**WORK REQUEST**
Without copying any pictures, restate exactly the lines from the start of the records through the line containing "[100,308,276,322] LoggerProviderJobListener ->".

━━━ ENTRIES PROVIDED ━━━

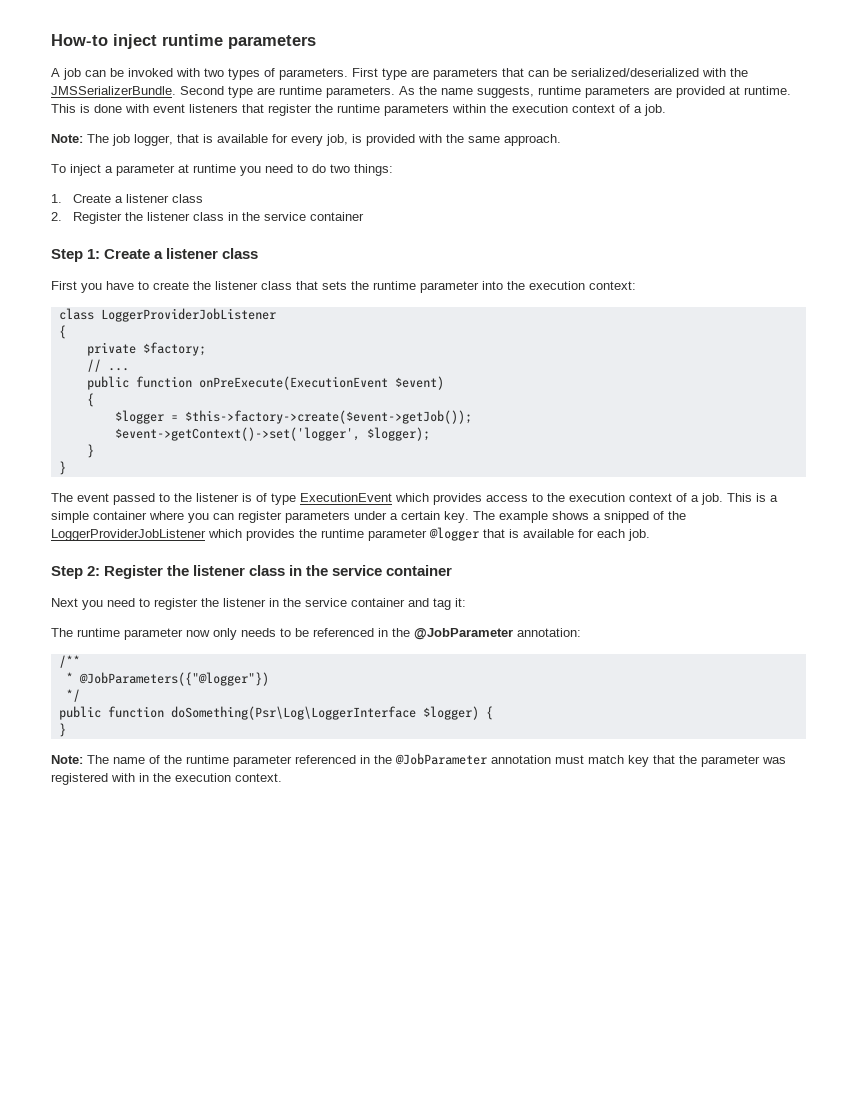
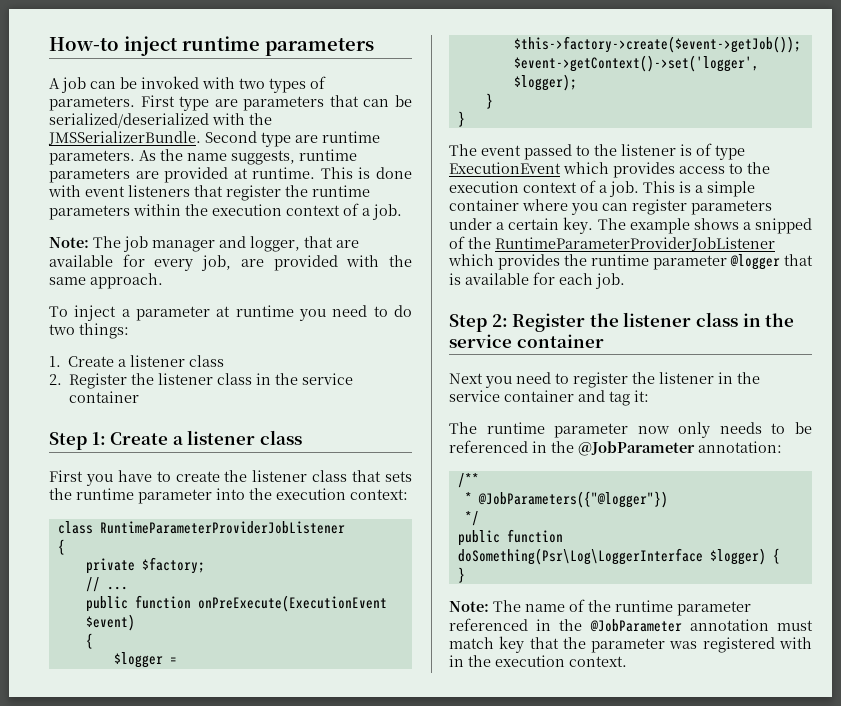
(130, 140) none -> [152,236,246,252] manager and
[203,134,213,143] is -> [336,240,359,248] are
[352,134,362,143] is -> [240,259,264,267] are
[100,308,276,322] LoggerProviderJobListener -> [99,521,345,534] RuntimeParameterProviderJobListener
[51,529,206,541] LoggerProviderJobListener -> [495,237,775,251] RuntimeParameterProviderJobListener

━━━

**RESULT OF THE EXERCISE**
(130, 140) none -> [152,236,246,252] manager and
[203,134,213,143] is -> [336,240,359,248] are
[352,134,362,143] is -> [240,259,264,267] are
[100,308,276,322] LoggerProviderJobListener -> [99,521,345,534] RuntimeParameterProviderJobListener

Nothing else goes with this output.